Malware is the tool that a new ransomware group – OldGremlin, uses in its ransomware attacks. They target mainly large corporate networks and use self-made backdoors and file-encrypting malware.
Malware from Russia, against Russian companies?
Strangely, the group that has been active since March, targets mainly Russian companies.
The new group seems to be very inventive. For instance, one member managed to trick a bank employee that he was a real journalist and also scheduled an interview. But, just before the interview, the group tricked the clerk to open a link that should have contained the interview questions. Instead, it delivered a Trojan.
In fact, for the first and last phase of the attacks, the group uses self-made backdoors and also file-encrypting malware. The group then come with its own ransomware – “TinyCryptor” and own backdoors – “TinyPosh” and “TinyNode”.
Then they use the Cobalt Strike penetration testing software, after they manage to make their way to the network.
This is how it started
The first malware attack that ended successfully happened in August and targeted a medical company.
The hackers sent an email to an employee, with the title “Bill due”. He clicked on a link inside the message and downloaded an attached ZIP archive.
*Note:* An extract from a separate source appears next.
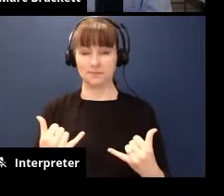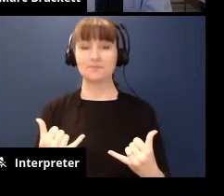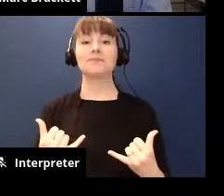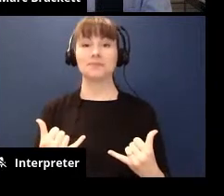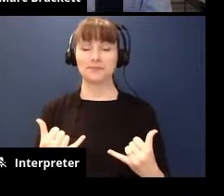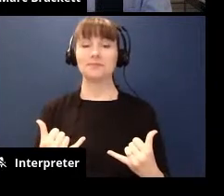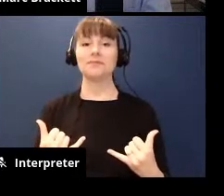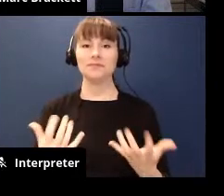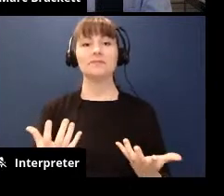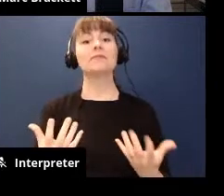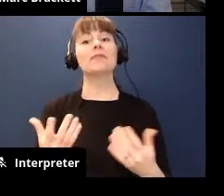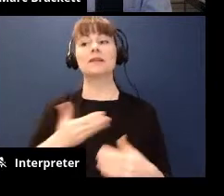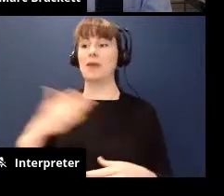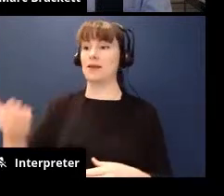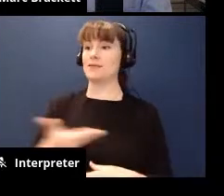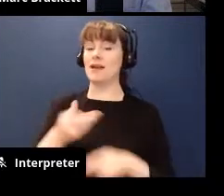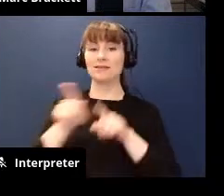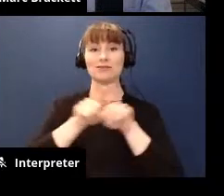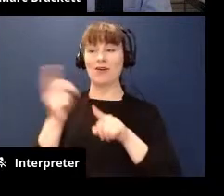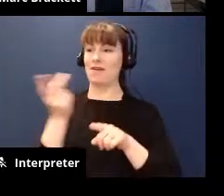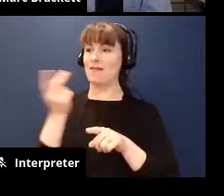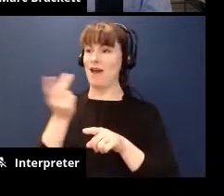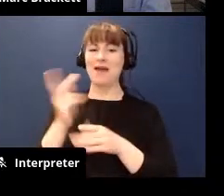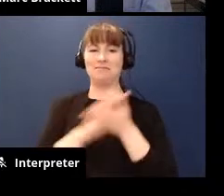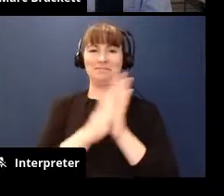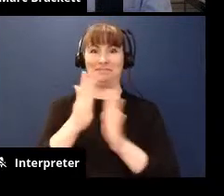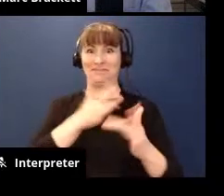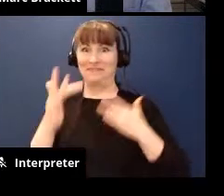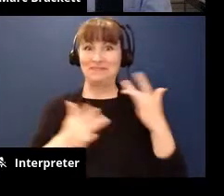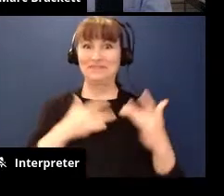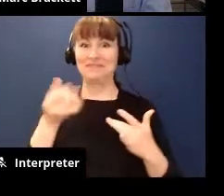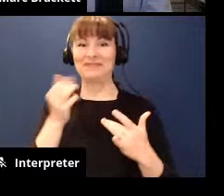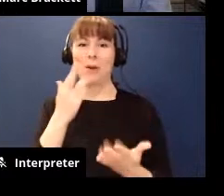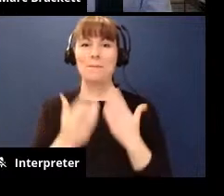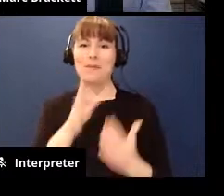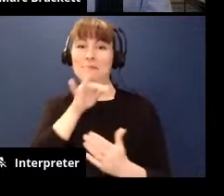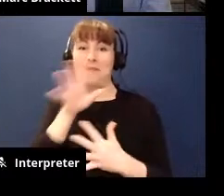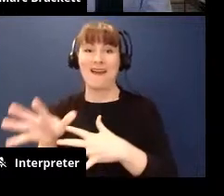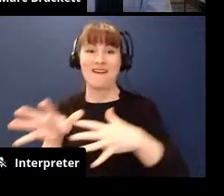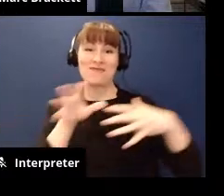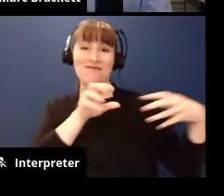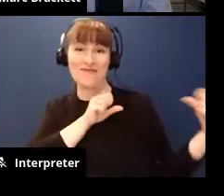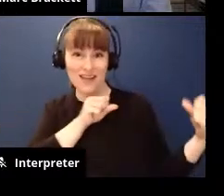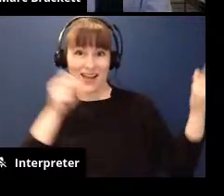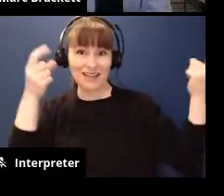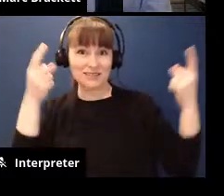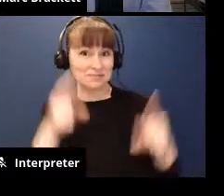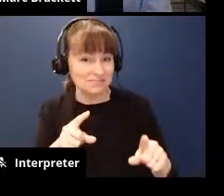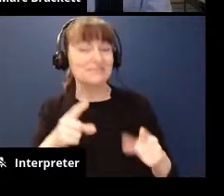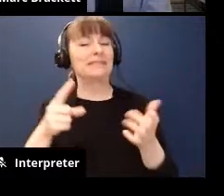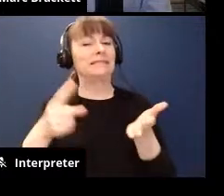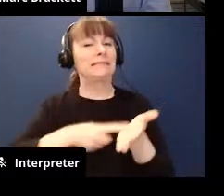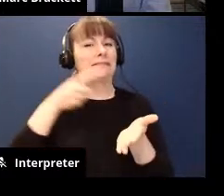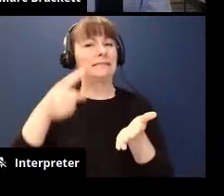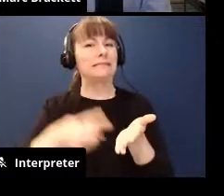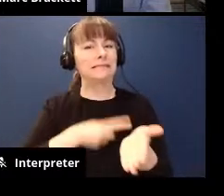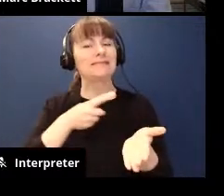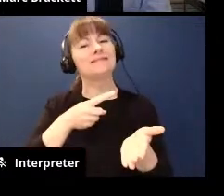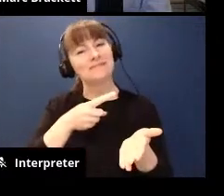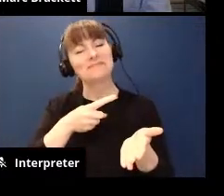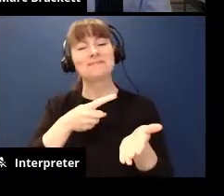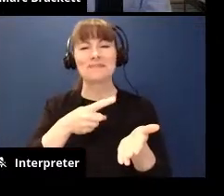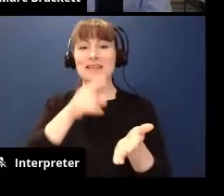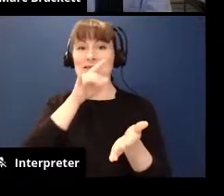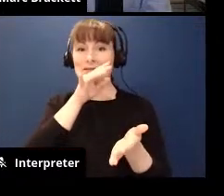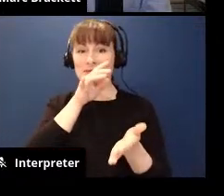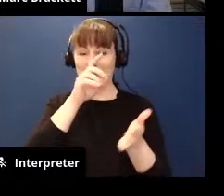my guest star and I again get excited or perhaps speak a little bit more quickly sometimes the speech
Windows Defender detected and deleted the malware, but only after 20 seconds. This time was enough for the Trojan to affect the system. Three weeks after, all the employees were greeted with the message: “Your files have been enctrypted.”
According to the Group-IB, in order to decrypt the files, the OldGremlin group asked for a ransomware of $50,000 dollars worth of cryptocurrency.
Oleg Skulkin, from Group-IB, mentioned that the group violates “the unspoken rule about not working within Russia and post-Soviet countries.”
So, Skulkin believes that the group can be classed as part of the Big Game Hunting, that “brings together ransomware operators targeting large corporate networks.”